Force India: Die Ansprüche wachsen
Mit Rang neun und zehn hat Force India im Formel 1-Rennen in Kanada wieder Punkte einsammeln können. Insgesamt 35 sind es jetzt, damit ist Force India die Nummer sechs hinter Renault, das durch die großartigen Leistung von Robert Kubica derzeit die Nummer fünf ist. Force India sammelte bislang nur in einem Rennen keine WM-Punkte, ist also regelmäßig vorn mit dabei.
Das und die gute Leistung im Qualifying am Samstag hat die Ansprüche wachsen lassen. Mehr Punkte hätten es sein sollen, doch das ist durch unglückliche Umstände und Zwischenfälle verhindert worden. Adrian Sutil hatte zum Beispiel einen Plattfuß in einer Szene mit Kubica verpasst bekommen, der ihn weit zurückgeworfen hat.
Auch bei Liuzzi gab es einen ungewollten Stopp, als der Bolide im Zweikampf mit dem von Felipe Massa beschädigt wurde. Doch trotz der Enttäuschung über die entgangenen WM-Punkte bleibt man im Hause Force India optimistisch, den Abstand zu den weiter vorn liegenden Rennställen zumindest verringert zu haben.
Lotus, HRT und Virgin rücken langsam näher
Noch immer sind Zielankünfte bei den drei Neulingen im Formel 1-Feld keine Selbstverständlichkeit. Auch in Kanada wurden einige Fahrer von Lotus, HRT und Virgin aus dem Feld gekegelt, doch hat sich einiges getan.

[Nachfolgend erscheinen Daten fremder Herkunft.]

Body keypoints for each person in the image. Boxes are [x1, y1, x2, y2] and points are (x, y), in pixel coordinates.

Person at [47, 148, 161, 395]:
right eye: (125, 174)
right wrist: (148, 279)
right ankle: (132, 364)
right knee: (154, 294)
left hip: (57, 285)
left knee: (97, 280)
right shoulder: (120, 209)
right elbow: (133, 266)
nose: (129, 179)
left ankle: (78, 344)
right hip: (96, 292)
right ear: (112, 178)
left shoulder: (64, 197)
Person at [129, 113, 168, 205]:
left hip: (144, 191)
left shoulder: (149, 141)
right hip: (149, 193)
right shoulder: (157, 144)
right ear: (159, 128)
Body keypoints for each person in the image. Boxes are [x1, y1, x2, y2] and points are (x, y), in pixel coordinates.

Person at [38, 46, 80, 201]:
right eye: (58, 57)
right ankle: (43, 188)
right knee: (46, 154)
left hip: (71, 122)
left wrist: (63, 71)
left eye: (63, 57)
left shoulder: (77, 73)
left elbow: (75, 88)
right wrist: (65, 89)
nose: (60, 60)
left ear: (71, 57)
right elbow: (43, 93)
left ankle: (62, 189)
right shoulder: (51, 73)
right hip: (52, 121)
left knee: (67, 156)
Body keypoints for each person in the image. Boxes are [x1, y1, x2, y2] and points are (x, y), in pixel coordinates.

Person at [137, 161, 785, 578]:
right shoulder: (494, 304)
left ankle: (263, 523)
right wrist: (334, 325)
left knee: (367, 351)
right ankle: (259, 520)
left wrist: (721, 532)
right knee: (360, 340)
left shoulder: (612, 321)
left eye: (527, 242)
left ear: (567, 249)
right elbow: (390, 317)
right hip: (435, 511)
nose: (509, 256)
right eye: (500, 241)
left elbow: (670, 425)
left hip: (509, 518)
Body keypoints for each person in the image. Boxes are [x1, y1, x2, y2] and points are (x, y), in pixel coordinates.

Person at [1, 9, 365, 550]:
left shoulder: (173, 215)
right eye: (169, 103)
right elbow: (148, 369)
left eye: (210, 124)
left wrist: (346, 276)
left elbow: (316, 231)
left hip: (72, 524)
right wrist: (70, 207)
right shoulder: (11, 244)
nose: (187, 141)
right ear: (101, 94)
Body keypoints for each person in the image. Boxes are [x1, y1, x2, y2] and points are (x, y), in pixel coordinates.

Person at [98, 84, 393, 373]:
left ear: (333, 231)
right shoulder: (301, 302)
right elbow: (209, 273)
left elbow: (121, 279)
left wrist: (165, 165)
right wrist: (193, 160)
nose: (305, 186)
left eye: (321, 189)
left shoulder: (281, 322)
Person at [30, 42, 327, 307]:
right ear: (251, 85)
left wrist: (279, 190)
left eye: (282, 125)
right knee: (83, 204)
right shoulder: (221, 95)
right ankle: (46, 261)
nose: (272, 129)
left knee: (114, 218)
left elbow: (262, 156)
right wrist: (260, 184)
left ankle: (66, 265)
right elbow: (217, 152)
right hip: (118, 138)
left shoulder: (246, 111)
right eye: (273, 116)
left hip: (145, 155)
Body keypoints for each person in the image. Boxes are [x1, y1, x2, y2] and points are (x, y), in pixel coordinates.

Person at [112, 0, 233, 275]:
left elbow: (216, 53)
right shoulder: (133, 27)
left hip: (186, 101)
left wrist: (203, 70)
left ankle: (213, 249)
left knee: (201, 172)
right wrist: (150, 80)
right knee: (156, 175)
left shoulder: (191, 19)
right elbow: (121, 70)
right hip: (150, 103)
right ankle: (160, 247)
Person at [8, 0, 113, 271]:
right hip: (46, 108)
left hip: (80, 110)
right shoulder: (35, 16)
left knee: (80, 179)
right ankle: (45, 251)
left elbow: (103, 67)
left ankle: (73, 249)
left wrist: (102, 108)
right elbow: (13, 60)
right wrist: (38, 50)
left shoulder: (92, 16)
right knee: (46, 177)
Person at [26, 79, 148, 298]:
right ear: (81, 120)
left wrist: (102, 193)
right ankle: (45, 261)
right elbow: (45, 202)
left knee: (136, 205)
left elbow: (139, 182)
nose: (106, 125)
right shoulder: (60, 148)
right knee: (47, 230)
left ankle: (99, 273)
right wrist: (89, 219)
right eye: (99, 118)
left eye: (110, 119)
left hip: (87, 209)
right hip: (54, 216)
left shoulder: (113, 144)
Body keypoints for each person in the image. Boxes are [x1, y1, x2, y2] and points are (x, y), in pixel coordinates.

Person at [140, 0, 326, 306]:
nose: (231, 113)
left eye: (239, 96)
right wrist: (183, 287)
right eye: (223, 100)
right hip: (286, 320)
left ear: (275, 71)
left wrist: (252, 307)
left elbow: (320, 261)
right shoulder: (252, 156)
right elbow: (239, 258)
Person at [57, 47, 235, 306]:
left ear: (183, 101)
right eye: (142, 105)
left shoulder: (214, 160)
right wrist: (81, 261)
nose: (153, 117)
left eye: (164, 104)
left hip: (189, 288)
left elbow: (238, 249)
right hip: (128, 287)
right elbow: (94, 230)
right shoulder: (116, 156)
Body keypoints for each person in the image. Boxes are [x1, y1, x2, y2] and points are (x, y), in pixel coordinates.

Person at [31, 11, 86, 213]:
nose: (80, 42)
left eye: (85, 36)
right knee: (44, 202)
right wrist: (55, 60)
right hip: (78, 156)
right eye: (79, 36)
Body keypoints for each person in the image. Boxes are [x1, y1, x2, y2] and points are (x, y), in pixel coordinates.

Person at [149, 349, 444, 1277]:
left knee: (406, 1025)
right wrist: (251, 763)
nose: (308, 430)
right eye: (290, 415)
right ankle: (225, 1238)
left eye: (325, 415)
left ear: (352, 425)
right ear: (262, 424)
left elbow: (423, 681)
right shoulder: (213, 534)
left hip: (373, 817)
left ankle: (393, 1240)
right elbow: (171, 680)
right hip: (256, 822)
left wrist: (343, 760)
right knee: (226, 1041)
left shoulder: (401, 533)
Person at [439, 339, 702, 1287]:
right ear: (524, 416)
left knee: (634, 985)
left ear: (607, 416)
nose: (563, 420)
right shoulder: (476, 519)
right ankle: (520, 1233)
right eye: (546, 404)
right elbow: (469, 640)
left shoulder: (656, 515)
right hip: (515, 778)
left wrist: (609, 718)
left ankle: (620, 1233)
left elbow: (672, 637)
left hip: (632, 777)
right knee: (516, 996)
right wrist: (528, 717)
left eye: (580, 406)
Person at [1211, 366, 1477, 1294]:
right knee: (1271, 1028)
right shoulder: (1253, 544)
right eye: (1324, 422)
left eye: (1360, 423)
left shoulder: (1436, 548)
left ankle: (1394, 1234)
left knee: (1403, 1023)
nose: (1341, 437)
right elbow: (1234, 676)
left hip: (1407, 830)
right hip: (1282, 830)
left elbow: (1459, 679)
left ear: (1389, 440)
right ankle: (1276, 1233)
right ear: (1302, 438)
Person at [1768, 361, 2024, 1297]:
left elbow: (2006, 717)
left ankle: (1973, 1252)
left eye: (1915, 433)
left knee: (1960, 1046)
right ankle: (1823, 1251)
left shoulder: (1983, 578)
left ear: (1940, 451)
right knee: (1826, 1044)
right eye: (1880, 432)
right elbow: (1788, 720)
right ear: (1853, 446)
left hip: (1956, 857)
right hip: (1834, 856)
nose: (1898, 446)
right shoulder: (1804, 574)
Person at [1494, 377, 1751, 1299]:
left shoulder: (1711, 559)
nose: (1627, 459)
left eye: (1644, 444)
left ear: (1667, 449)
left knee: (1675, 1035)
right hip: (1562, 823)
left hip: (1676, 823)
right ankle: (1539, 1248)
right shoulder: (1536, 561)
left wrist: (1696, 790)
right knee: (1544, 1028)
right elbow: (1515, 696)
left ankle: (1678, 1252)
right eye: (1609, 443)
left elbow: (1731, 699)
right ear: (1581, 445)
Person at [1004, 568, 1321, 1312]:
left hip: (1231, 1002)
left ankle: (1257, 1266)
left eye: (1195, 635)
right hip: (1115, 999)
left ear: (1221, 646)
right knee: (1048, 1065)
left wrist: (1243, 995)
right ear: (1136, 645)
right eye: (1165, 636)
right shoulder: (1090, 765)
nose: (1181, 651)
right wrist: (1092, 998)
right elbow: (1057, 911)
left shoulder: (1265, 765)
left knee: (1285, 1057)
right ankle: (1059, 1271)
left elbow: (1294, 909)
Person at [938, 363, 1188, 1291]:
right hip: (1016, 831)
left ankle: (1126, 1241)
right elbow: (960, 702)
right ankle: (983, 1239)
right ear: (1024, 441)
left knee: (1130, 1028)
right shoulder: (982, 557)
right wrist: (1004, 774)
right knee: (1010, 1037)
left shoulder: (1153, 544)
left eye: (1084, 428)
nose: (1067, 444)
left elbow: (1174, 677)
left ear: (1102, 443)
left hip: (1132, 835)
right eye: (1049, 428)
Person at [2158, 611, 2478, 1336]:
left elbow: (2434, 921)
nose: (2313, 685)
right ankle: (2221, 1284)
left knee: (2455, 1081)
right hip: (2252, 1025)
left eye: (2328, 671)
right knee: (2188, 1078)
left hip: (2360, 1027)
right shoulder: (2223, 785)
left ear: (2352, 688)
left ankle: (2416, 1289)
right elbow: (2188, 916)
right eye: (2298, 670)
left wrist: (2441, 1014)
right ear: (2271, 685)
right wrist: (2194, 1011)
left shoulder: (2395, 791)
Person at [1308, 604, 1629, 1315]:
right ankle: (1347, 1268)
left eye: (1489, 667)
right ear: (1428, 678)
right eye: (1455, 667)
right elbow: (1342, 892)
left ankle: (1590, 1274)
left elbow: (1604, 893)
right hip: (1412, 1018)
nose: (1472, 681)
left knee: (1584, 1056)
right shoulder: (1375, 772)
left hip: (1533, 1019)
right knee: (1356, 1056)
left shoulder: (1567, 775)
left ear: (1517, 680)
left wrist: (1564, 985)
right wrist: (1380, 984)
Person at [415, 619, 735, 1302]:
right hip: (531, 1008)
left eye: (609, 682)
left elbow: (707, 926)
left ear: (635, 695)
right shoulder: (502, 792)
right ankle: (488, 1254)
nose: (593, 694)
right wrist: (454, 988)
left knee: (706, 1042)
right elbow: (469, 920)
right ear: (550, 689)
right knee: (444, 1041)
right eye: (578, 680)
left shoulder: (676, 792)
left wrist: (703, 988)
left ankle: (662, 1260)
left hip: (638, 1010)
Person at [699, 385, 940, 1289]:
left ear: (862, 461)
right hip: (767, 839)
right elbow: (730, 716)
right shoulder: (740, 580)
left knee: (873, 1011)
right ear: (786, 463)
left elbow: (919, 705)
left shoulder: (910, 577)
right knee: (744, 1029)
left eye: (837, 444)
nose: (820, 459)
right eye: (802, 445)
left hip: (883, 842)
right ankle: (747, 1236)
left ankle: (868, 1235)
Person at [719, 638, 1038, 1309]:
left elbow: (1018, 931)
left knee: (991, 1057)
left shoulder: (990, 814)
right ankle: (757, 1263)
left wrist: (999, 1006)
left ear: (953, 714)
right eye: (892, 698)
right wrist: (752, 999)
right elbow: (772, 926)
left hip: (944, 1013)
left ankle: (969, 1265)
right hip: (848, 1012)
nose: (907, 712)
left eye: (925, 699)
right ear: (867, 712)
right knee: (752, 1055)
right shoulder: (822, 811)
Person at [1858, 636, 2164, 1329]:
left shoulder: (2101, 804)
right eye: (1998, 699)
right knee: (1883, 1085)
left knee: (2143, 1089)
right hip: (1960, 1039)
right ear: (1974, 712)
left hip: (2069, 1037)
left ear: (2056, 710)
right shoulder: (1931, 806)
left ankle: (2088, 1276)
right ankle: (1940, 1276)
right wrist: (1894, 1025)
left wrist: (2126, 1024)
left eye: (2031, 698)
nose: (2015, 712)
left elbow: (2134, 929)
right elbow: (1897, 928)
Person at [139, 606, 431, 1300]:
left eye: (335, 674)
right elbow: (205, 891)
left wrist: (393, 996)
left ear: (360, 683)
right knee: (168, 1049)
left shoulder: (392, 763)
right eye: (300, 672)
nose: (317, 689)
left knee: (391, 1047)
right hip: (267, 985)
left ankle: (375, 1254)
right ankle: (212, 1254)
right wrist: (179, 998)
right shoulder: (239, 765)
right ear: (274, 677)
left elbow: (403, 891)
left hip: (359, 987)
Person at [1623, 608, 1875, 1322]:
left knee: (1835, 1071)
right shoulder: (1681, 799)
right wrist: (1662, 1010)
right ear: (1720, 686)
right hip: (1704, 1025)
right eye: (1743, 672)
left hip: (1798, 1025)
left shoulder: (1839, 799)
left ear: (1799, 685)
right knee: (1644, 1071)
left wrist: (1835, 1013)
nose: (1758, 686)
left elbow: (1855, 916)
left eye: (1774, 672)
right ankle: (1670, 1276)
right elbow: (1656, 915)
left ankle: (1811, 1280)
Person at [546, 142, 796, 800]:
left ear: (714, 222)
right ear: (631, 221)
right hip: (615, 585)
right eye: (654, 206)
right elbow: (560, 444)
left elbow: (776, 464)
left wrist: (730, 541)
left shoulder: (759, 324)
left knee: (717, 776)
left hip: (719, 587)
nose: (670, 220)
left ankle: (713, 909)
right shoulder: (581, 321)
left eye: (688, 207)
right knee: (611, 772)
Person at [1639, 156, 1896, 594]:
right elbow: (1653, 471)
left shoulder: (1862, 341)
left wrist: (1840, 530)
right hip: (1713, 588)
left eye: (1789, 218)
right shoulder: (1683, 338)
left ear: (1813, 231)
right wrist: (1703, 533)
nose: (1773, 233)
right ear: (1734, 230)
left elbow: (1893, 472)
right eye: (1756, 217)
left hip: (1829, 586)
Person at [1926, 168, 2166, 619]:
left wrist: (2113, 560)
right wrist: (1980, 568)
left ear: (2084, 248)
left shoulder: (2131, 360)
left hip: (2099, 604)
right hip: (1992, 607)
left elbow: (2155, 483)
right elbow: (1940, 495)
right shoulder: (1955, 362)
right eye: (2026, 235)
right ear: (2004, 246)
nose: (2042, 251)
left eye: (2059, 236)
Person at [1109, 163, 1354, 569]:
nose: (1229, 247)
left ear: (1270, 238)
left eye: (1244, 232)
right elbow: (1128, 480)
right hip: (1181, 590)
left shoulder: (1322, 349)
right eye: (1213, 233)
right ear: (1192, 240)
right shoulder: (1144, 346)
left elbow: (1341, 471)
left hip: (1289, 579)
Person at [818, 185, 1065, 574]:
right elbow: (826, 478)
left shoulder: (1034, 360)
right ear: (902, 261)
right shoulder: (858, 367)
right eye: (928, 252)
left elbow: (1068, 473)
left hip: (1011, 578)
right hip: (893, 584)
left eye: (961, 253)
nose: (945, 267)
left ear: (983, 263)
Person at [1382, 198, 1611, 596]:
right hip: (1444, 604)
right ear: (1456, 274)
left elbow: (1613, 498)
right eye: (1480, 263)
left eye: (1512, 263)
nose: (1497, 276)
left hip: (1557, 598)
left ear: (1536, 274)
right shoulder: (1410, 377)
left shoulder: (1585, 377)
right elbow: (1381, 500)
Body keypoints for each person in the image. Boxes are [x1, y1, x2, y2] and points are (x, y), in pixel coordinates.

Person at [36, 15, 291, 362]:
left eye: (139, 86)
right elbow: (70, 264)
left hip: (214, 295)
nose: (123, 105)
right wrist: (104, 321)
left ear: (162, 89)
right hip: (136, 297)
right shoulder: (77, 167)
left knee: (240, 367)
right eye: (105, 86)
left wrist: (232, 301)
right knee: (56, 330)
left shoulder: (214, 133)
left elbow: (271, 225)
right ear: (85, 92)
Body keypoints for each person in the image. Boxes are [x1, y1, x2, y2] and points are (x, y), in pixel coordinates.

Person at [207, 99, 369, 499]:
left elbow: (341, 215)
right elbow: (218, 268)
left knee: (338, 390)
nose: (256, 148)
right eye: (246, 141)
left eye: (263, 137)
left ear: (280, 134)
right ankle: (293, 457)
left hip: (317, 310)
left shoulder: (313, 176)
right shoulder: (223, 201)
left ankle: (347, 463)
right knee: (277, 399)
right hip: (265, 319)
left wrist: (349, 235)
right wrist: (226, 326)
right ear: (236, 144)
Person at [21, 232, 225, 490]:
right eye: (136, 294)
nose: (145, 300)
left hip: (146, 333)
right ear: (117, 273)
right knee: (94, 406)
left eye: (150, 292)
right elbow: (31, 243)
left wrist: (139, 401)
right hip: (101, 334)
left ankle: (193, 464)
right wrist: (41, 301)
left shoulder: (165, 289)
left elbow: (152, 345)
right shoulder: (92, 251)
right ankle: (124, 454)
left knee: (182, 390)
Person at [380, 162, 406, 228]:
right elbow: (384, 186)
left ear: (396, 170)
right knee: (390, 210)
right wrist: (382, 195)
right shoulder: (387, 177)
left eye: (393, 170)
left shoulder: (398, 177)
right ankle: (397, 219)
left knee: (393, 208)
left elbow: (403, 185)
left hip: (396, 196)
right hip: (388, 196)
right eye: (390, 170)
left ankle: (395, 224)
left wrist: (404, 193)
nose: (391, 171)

So hat HRT eine Zeit lang das Gefühl genießen können, nicht nur hinter den anderen her zu hetzen, sondern auch richtig zu racen.
Lotus durfte sich sogar darüber freuen, dass Heikki Kovalainen als Sechszehnter das Rennen beendete und drei Gegner hinter sich ließ. Davon konnte er sogar einige überrunden, bedauerlich nur, dass Kollege Jarno Trulli mit technischen Schwierigkeiten auf der Strecke geblieben ist.